Die Gondel besteht aus einer ringförmigen Gallerie aus Nußbaumholz mit Eisensteifung von im Ganzen 6 Meter Durchmesser. Der Rundgang, den sie bietet, um von ihr zwischen den Tragseilen hindurch die Vogelschau und das Wolkenpanorama zu genießen, ist überall 1 Meter breit, sodaß sich 2 Personen bequem ausweichen können; der doppelte Boden enthält Ballast und sonstiges Material. Innerhalb dieses ringförmigen Balcons, der also einen 4 Meter im Durchmesser haltenden offene Raum umschließt, geht das Kabel hinab, aber es ist nicht unmittelbar an dem Ballon, sondern an einer sinnreich construirten stählernen Federwage aufgehängt, die durch vier nach den vier Weltgegenden gerichtete Zifferblätter den Luftreisenden jeden Augenblick kund thut, wie groß die aufsteigende Kraft des Ballons und die Kraft des Windes ist. In Betreff des Kabels brauchen wir nach dem schon Angeführten nur hinzuzufügen, daß es 660 Meter lang und an dem oberen Ende 0,085, an dem unteren 0,065 Meter stark ist.

Um mittelst dieses Kabels den aufgestiegenen Ballon immer wieder herabzuziehen, dienen zwei etwa hundert Meter abseits aufgestellte Dampfmaschinen von dreihundert Pferdekraft, welche eine eiserne Winde von siebenzehn Decimeter Durchmesser und zehn Meter Länge in Bewegung setzen; in die eingegrabenen hundertacht Schraubengänge derselben legt sich das Kabel beim Herunterwinden ein. Dabei sind einige Nebenapparate in Thätigkeit, die das große Erfindungsgenie des Mannes bewundern lassen, der dieses Titanenwerk erdacht und ausgeführt hat. Von der Dampfwinde läuft das Kabel nämlich durch einen nicht ganz fünfzig Meter langen unterirdischen Tunnel bis in den weiten, wie ein Amphitheater mit gemauerten Stufenreifen umfaßten Erdkessel, über welchem der Ballon schwebt und in seiner Ruhezeit von acht oder sechszehn Seilen gehalten wird, die an ebenso vielen in einem Kreise um diese Vertiefung aufgeführte Mauerpfosten befestigt sind. Das Kabel nun läuft hier zunächst über ein großes eisernes Rad, welches, wie jene alten Oellampen, aus denen man nichts verschütten konnte, oder wie ein Erdglobus, so aufgehängt ist, daß es bei aller nothwendigen Festigkeit seiner Stellung jeder beliebigen Wendung folgen kann, die der Wind vermittelst des Ballons, der ihm ungefähr tausend Quadratmeter Angriffsfläche bietet, dem Kabel geben will. Das zweite Paar Zeugen für das besondere Ingenium ihres Ingenieurs sind zwei Luftbremsen, die von der Kraft des aufsteigenden Ballons selbst in Thätigkeit gesetzt werden und die es verhindern, daß der Luftwagen sein Ziel wie die meisten irdischen Fahrzeuge mit einem Ruck erreicht, der da oben Schrecken- und Angstgefühl veranlassen könnte, und die es andererseits ermöglichen, auch an jedem Punkte unterwegs ohne Ruck anzuhalten.

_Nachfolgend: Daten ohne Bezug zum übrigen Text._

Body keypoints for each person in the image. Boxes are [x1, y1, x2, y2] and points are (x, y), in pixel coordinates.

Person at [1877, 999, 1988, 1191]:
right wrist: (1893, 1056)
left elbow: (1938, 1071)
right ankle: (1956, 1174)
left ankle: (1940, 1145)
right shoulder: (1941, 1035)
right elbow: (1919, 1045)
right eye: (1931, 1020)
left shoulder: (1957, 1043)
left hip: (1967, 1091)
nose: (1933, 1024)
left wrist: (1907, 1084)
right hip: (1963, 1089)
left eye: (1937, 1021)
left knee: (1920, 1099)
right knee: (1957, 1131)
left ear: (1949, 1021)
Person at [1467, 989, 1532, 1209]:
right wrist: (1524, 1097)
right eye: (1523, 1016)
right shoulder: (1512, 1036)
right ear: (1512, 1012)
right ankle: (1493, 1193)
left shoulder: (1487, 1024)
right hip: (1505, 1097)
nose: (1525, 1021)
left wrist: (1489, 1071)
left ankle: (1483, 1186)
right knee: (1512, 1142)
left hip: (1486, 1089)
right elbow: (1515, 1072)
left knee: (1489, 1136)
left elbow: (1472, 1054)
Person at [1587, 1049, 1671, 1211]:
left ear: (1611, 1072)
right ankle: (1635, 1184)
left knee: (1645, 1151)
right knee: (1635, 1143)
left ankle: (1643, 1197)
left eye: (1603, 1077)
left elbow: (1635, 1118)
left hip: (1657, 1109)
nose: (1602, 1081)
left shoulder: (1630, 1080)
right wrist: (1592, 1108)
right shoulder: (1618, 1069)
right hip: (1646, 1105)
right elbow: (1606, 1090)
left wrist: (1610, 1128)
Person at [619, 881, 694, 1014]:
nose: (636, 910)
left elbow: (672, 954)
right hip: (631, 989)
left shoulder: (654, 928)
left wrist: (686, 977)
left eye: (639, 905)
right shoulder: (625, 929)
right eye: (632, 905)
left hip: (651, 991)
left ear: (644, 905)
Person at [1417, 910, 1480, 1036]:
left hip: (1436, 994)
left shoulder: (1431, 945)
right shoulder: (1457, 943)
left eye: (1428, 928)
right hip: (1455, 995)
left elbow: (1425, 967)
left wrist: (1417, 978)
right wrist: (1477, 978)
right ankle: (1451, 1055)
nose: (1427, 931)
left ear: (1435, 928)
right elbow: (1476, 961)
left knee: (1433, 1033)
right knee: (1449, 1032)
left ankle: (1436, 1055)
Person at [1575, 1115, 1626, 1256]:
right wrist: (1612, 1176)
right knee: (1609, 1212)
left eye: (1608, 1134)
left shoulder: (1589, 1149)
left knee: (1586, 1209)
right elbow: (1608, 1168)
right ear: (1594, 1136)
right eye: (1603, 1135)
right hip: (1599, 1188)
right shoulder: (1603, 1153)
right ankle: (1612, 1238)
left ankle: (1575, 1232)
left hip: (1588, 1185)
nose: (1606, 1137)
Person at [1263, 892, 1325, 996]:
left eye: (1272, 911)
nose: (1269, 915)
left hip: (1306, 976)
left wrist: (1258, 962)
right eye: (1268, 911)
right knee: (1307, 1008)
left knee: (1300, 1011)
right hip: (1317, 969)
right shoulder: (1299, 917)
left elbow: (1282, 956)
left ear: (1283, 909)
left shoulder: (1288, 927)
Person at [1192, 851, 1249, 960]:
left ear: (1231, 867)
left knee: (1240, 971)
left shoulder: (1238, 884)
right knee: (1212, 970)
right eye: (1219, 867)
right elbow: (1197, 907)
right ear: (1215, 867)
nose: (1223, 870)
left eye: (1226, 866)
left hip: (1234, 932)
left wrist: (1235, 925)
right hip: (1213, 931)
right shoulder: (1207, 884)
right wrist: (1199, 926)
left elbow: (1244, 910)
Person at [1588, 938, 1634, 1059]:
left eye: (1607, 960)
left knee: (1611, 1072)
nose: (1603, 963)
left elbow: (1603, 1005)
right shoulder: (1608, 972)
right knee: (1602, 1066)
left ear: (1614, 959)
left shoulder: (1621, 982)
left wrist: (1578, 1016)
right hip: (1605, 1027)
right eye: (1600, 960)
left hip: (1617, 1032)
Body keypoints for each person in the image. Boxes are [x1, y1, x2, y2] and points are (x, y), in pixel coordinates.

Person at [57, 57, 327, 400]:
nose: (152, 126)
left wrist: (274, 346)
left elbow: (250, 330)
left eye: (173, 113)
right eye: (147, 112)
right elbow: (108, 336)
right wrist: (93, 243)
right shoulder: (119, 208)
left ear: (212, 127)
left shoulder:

Wir haben zunächst nur noch einige Worte über die Füllung des Riesenballons zu sagen, die also nicht wie gewöhnlich mit Leuchtgas, sondern mit dem leichteren Wasserstoffgas geschah, welches bei der Auflösung von Eisen in verdünnter Schwefelsäure gewonnen wird. Auch der hierzu dienende Entwickelungsapparat, der in der Stunde zweitausend Cubikmeter Wasserstoffgas liefern kann, enthält sehr sinnreiche Einrichtungen, auf die hier freilich ebenso wenig wie auf die übrigen Einzelheiten eingegangen werden kann. Das Gas wird gewaschen, getrocknet und abgekühlt, ehe es in den Gasometer und von da in den Ballon tritt. Zur Erzeugung der zur Füllung des Ballons erforderlichen Gasmenge - wir haben sie oben angegeben - wurde nicht weniger als 190,000 Kilogramm Schwefelsäure und 80,000 Kilogramm Eisenspähne verbraucht.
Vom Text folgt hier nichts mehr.